Woodcock also highlighted ways to enhance the use of real world evidence (RWE) in regulatory decision making. The FDA, in part, proposes to: conduct a public workshop to gather input into topics related to the use of RWE for regulatory decision-making; initiate activities to address key issues in the use of RWE for regulatory decision-making; and publish draft guidance on how RWE can contribute to the assessment of safety and effectiveness in regulatory submissions.

Theresa Mullen, director of CDER’s Office of Strategic Programs, responded to concerns raised about the slow process by which FDA guidance documents are finalized. She noted that the FDA only has a “handful of employees who have the expertise to write such documents.”

What is to Come?

One area that is expected to explode in the coming year is innovative clinical trial designs (particularly with regard to computerized simulations). Sponsors who have previously submitted unique ideas (or previously hesitant to do so) should now expect to receive feedback from the FDA on such ideas.

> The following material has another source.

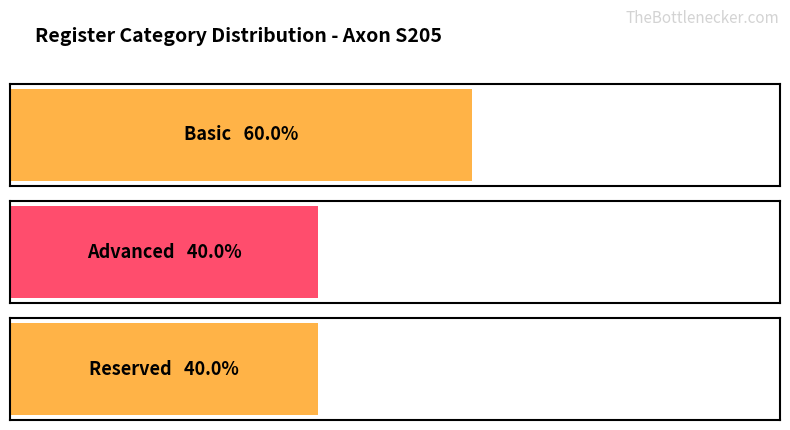

How many values are between 4 and 6?

3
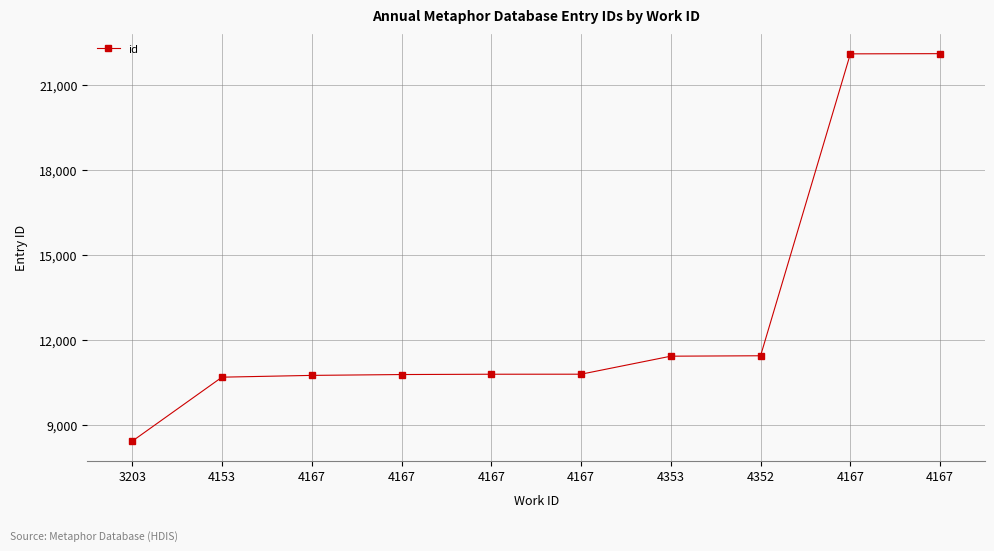

What is the greatest value displayed?

22111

The FDA presently proposes to conduct a pilot program for highly innovative trial designs for which simulations are necessary to determine trial operating characteristics, including a limited number of investigational new drug (IND) applications.

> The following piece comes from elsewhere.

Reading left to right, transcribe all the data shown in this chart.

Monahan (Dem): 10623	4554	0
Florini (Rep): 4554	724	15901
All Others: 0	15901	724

Another hot topic is “Advancing Model-Informed Drug Development (MIDD),” particularly as a new pilot program aims to gauge industry interest. The FDA proposes the Agency convene a series of workshops to identify best practices for MIDD; conduct a pilot program for MIDD approaches; develop guidance on MIDD; and strengthen staff capacity to support MIDD strategies.

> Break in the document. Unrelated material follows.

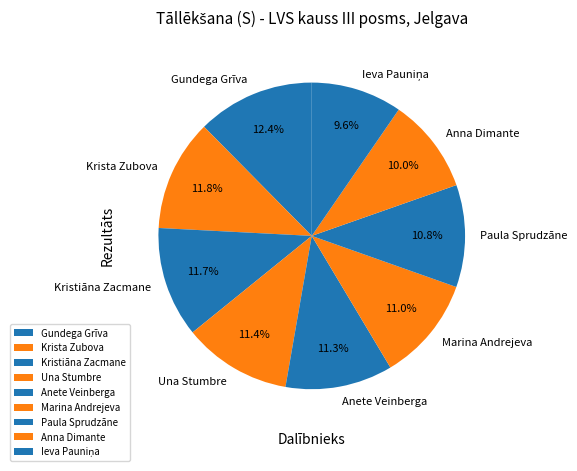

Which slice is the largest?

Gundega Grīva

When it comes to postmarket safety, FDA is hoping to improve processes and IT systems that track such data, as well as looking to integrate new sources of data into its Sentinel Initiative. The FDA is hoping to update its policies and procedures to include consistent and timely notification of sponsors: when a serious safety signal is identified, and not less than seventy-two hours before public posting of a quarterly FDAAA 921 safety notice (to the extent practicable).

Industry Reaction

AstraZeneca, for one, is asking for the ability for industry to gain better access to Sentinel data as sponsors “have an obligation to conduct robust safety surveillance on their products.” Additionally, AstraZeneca feels that sponsors “should be informed if the FDA plans to use Sentinel for routine signal detection, as this will likely generate more signals that will require investigation by sponsors and more company resources devoted to this activity.”

PhRMA, however, is not asking for any additions or revisions to the proposed performance goals, noting that “Implementation of the proposed PDUFA VI performance goals will enhance FDA’s access to the tools, processes, and expertise necessary to keep pace with the latest scientific advances in drug development and regulation, potentially accelerating clinical development and reducing the time needed to bring new medicines to patients.”

BIO, a biotech trade group, also praised the FDA for PDUFA VI, especially for agreeing to evaluate the use of new trial designs and for the FDA’s “receptiveness to the use of biomarkers as surrogate endpoints,” exemplifying “the combination of communication and flexibility that is a hallmark of the PDUFA VI goals.”